The weakest part by far (paraphrasing): "Since food service worker
productivity hasn't increased over the past 27 years, neither should their
wages."

So when you sit down at a restaurant in 2014 compared to 1987, you're paying
significantly more for your dinner. Why? The owner has higher operating costs
in 2014 than in 1987. Fuel costs more, which means the production and delivery
of fresh food to his restaurant is more expensive. Rent is also higher. This
isn't complicated, I'm basically describing the effects of inflation.

So even though the restaurant isn't any more productive for its customers in
2014, it costs significantly more, because the restaurant owner is passing off
his rising costs to the customers.

I'm sure if you pointed this out to Mr. Dorfman, he'd be fine with it. The
system works! But as soon as we suggest raising the cook's wages in proportion
with the owner's profits and the customer's bill, he gets enraged, starts
sputtering about government forcing business to give handouts to greedy lazy
bottom-feeders (who aren't actually poor, apparently?).

In reality, there's only one difference between the restaurant owner and the
cook: The owner has leverage to increase the amount of money he gets (raising
the price of a sandwich), while the cook doesn't.
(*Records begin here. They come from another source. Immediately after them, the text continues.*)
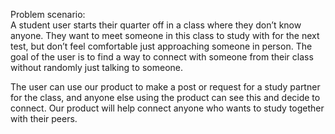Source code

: Problem scenario: </br >
A student user starts their quarter off in a class where they don’t know anyone. They want to meet someone in this class to study with for the next test, but don’t feel comfortable just approaching someone in person. The goal of the user is to find a way to connect with someone from their class without randomly just talking to someone. 

The user can use our product to make a post or request for a study partner for the class, and anyone else using the product can see this and decide to connect. Our product will help connect anyone who wants to study together with their peers.
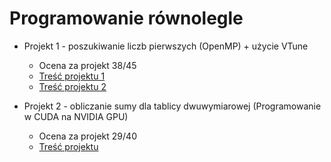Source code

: # Programowanie równolegle

* Projekt 1 - poszukiwanie liczb pierwszych (OpenMP) + użycie VTune
  * Ocena za projekt 38/45
  * [Treść projektu 1](https://github.com/mr-SCWN/Programowanie-rownolegle/blob/main/Projekt%201/lab_openmp_pr24.pdf)
  * [Treść projektu 2](https://github.com/mr-SCWN/Programowanie-rownolegle/blob/main/Projekt%201/sprawozdanie_opm_24.pdf)

* Projekt 2 - obliczanie sumy dla tablicy dwuwymiarowej (Programowanie w CUDA na NVIDIA GPU)
    * Ocena za projekt 29/40
    * [Treść projektu](https://github.com/mr-SCWN/Programowanie-rownolegle/blob/main/Projekt%202/GPU_lab2024.pdf)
Neither the owner nor the
cook has increased productivity whatsoever in the past 27 years, and expecting
significant gains would be insane.

The restaurant industry has been around for millennia with only a handful of
major improvements to productivity, none of which have happened in the past 30
years. Yet somehow, this is solely the fault of the cook.

From the comments section, a telling quote from this imbecile: "Why is it
'true' that full time work should be enough to meet all your basic needs
(which is undefined anyway)?"

...you don't need an undergraduate Econ degree to answer that one. If you're
working full time and it's not enough to support your basic needs, you're
going to die.

------
treerock
>"Having established that the number of minimum wage workers is small and
shrinking, that most minimum wage workers are not poor, and that most of them
are young and working their way up the ladder"

Except it doesn't.

It says that 2.5% are on or below minimum wage, that's 3.6 million people and
doesn't include those on slightly above minimum wage, that would be affected
by the changes. That's a significant number of people.

45% of minimum wage workers are over 25 years of age, so not that young.

And I really don't know how Mr Dorfman thinks he has established that they are
'not poor'.

------
headbiznatch
Here - someone did the few minutes of Google searching and rational analysis
that Dorfman didn't have time for, you know, to keep this piece from being
complete bullshit.

[http://www.mathofpolitics.com/2014/01/30/poor-work-
counting-...](http://www.mathofpolitics.com/2014/01/30/poor-work-counting-the-
working-poor/)

------
Lendal
I was going to say this was just more partisan bickering, but at the end he
does offer a credible solution: Raising the Earned Income tax credit. This is
actually a good idea.

Unfortunately it won't gain any traction because it's not drama. I wonder how
we could make increasing the EIC a more exciting, dramatic and controversial
issue so the media will cover it.

------
joesmo
As another comment by calciphus points out, the data is completely wrong. Yet,
let's assume for a second that it's not. If so few people are affected by the
minimum wage, why would there be so much opposition to raising it?